- [Job]: Present the lines from the start of the records up to and including the line with "nce our culture" as a Markdown table with the columns "Row" and "Line", leaving out any blank lines.

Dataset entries

-------

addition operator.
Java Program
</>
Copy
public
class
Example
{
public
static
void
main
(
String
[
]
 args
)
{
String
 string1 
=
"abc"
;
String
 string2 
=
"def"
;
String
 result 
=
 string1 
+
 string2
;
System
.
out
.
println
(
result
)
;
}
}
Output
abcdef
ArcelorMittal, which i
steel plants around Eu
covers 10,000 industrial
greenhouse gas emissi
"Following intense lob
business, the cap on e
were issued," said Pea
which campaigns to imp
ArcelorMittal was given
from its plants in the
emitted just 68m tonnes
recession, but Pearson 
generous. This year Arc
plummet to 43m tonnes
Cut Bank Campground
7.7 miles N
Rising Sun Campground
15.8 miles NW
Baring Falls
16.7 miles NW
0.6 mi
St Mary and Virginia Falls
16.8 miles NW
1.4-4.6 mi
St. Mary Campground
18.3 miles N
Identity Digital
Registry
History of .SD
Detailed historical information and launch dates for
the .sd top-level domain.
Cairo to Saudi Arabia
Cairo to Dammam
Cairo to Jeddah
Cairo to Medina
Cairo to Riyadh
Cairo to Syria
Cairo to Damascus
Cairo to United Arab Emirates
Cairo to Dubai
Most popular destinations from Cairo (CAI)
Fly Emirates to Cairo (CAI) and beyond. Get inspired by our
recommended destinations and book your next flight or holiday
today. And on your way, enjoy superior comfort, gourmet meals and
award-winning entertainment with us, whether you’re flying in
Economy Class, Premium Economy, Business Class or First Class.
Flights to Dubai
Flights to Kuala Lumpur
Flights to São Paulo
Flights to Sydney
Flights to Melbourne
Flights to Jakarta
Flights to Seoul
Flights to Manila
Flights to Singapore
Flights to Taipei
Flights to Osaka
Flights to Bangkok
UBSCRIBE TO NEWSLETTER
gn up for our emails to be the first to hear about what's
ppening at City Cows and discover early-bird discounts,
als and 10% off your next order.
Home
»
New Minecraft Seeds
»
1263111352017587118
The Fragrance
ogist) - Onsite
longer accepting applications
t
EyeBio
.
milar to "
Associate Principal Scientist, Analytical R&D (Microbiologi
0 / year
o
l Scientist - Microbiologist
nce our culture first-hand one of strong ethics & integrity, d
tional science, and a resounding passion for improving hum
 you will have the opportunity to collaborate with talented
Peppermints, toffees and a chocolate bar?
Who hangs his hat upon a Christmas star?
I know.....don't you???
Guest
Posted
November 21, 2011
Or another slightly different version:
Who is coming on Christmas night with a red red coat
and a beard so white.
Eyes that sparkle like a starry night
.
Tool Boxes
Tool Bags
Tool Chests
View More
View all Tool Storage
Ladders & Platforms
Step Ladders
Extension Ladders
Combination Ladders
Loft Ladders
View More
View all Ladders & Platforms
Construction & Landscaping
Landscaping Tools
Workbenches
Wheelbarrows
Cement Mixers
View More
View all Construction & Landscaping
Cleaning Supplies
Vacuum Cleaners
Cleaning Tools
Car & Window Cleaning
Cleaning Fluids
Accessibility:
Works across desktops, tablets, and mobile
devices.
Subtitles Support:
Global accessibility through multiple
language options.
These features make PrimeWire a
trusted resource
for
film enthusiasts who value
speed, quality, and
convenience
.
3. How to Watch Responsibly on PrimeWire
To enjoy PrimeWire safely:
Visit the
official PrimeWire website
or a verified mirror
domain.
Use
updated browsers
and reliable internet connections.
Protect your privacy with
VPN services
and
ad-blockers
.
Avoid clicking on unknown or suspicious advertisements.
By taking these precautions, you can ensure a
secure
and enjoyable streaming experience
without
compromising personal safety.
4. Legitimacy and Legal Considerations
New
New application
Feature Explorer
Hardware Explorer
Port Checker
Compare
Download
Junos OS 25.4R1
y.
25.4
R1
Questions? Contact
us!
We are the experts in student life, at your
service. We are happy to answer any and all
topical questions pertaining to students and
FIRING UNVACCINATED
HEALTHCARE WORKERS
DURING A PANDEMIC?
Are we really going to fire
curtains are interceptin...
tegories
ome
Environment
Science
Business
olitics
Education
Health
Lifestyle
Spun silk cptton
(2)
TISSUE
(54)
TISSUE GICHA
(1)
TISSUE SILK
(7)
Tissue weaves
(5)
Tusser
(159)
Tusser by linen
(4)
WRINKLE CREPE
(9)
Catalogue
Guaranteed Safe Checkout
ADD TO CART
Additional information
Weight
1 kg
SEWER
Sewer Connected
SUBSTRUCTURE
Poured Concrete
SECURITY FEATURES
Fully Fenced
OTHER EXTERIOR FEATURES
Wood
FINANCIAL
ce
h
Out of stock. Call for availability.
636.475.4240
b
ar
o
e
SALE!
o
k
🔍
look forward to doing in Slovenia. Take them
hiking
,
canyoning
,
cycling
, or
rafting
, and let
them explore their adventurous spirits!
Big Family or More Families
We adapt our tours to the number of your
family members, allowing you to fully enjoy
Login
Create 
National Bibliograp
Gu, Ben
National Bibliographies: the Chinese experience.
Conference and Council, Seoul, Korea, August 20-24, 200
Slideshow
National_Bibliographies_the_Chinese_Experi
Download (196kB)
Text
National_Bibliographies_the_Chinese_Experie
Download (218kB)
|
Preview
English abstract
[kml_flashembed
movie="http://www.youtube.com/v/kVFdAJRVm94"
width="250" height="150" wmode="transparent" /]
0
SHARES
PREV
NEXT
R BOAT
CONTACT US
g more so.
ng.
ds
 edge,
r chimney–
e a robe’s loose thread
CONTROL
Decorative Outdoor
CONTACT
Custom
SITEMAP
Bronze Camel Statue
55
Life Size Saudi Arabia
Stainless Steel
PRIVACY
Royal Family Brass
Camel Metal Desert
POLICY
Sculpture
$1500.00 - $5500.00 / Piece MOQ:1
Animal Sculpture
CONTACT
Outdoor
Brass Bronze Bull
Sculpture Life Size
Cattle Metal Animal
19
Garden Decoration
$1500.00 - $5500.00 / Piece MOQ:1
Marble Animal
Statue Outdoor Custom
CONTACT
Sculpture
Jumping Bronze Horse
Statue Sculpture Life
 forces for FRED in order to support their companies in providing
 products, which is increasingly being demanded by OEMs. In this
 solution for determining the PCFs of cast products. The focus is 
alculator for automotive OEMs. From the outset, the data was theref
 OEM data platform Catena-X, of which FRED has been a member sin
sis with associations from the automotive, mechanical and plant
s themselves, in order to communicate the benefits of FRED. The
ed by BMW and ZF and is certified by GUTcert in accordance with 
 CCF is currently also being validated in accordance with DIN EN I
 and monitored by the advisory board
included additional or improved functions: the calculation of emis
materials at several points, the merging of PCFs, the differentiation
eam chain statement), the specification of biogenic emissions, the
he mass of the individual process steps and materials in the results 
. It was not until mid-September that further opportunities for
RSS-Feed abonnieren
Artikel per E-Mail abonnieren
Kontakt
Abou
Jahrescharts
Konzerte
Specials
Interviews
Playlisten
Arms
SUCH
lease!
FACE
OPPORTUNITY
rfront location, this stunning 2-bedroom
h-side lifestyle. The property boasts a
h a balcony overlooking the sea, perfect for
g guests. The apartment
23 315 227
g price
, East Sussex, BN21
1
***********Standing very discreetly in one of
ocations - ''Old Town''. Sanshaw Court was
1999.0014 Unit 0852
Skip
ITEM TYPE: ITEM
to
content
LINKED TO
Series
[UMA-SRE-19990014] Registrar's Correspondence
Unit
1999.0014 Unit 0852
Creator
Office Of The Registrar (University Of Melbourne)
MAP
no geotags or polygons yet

-------

- [Answer box]:
| Row | Line |
|---|---|
| 1 | addition operator. |
| 2 | Java Program |
| 3 | </> |
| 4 | Copy |
| 5 | public |
| 6 | class |
| 7 | Example |
| 8 | { |
| 9 | public |
| 10 | static |
| 11 | void |
| 12 | main |
| 13 | ( |
| 14 | String |
| 15 | [ |
| 16 | ] |
| 17 |  args |
| 18 | ) |
| 19 | { |
| 20 | String |
| 21 |  string1  |
| 22 | = |
| 23 | "abc" |
| 24 | ; |
| 25 | String |
| 26 |  string2  |
| 27 | = |
| 28 | "def" |
| 29 | ; |
| 30 | String |
| 31 |  result  |
| 32 | = |
| 33 |  string1  |
| 34 | + |
| 35 |  string2 |
| 36 | ; |
| 37 | System |
| 38 | . |
| 39 | out |
| 40 | . |
| 41 | println |
| 42 | ( |
| 43 | result |
| 44 | ) |
| 45 | ; |
| 46 | } |
| 47 | } |
| 48 | Output |
| 49 | abcdef |
| 50 | ArcelorMittal, which i |
| 51 | steel plants around Eu |
| 52 | covers 10,000 industrial |
| 53 | greenhouse gas emissi |
| 54 | "Following intense lob |
| 55 | business, the cap on e |
| 56 | were issued," said Pea |
| 57 | which campaigns to imp |
| 58 | ArcelorMittal was given |
| 59 | from its plants in the |
| 60 | emitted just 68m tonnes |
| 61 | recession, but Pearson  |
| 62 | generous. This year Arc |
| 63 | plummet to 43m tonnes |
| 64 | Cut Bank Campground |
| 65 | 7.7 miles N |
| 66 | Rising Sun Campground |
| 67 | 15.8 miles NW |
| 68 | Baring Falls |
| 69 | 16.7 miles NW |
| 70 | 0.6 mi |
| 71 | St Mary and Virginia Falls |
| 72 | 16.8 miles NW |
| 73 | 1.4-4.6 mi |
| 74 | St. Mary Campground |
| 75 | 18.3 miles N |
| 76 | Identity Digital |
| 77 | Registry |
| 78 | History of .SD |
| 79 | Detailed historical information and launch dates for |
| 80 | the .sd top-level domain. |
| 81 | Cairo to Saudi Arabia |
| 82 | Cairo to Dammam |
| 83 | Cairo to Jeddah |
| 84 | Cairo to Medina |
| 85 | Cairo to Riyadh |
| 86 | Cairo to Syria |
| 87 | Cairo to Damascus |
| 88 | Cairo to United Arab Emirates |
| 89 | Cairo to Dubai |
| 90 | Most popular destinations from Cairo (CAI) |
| 91 | Fly Emirates to Cairo (CAI) and beyond. Get inspired by our |
| 92 | recommended destinations and book your next flight or holiday |
| 93 | today. And on your way, enjoy superior comfort, gourmet meals and |
| 94 | award-winning entertainment with us, whether you’re flying in |
| 95 | Economy Class, Premium Economy, Business Class or First Class. |
| 96 | Flights to Dubai |
| 97 | Flights to Kuala Lumpur |
| 98 | Flights to São Paulo |
| 99 | Flights to Sydney |
| 100 | Flights to Melbourne |
| 101 | Flights to Jakarta |
| 102 | Flights to Seoul |
| 103 | Flights to Manila |
| 104 | Flights to Singapore |
| 105 | Flights to Taipei |
| 106 | Flights to Osaka |
| 107 | Flights to Bangkok |
| 108 | UBSCRIBE TO NEWSLETTER |
| 109 | gn up for our emails to be the first to hear about what's |
| 110 | ppening at City Cows and discover early-bird discounts, |
| 111 | als and 10% off your next order. |
| 112 | Home |
| 113 | » |
| 114 | New Minecraft Seeds |
| 115 | » |
| 116 | 1263111352017587118 |
| 117 | The Fragrance |
| 118 | ogist) - Onsite |
| 119 | longer accepting applications |
| 120 | t |
| 121 | EyeBio |
| 122 | . |
| 123 | milar to " |
| 124 | Associate Principal Scientist, Analytical R&D (Microbiologi |
| 125 | 0 / year |
| 126 | o |
| 127 | l Scientist - Microbiologist |
| 128 | nce our culture first-hand one of strong ethics & integrity, d |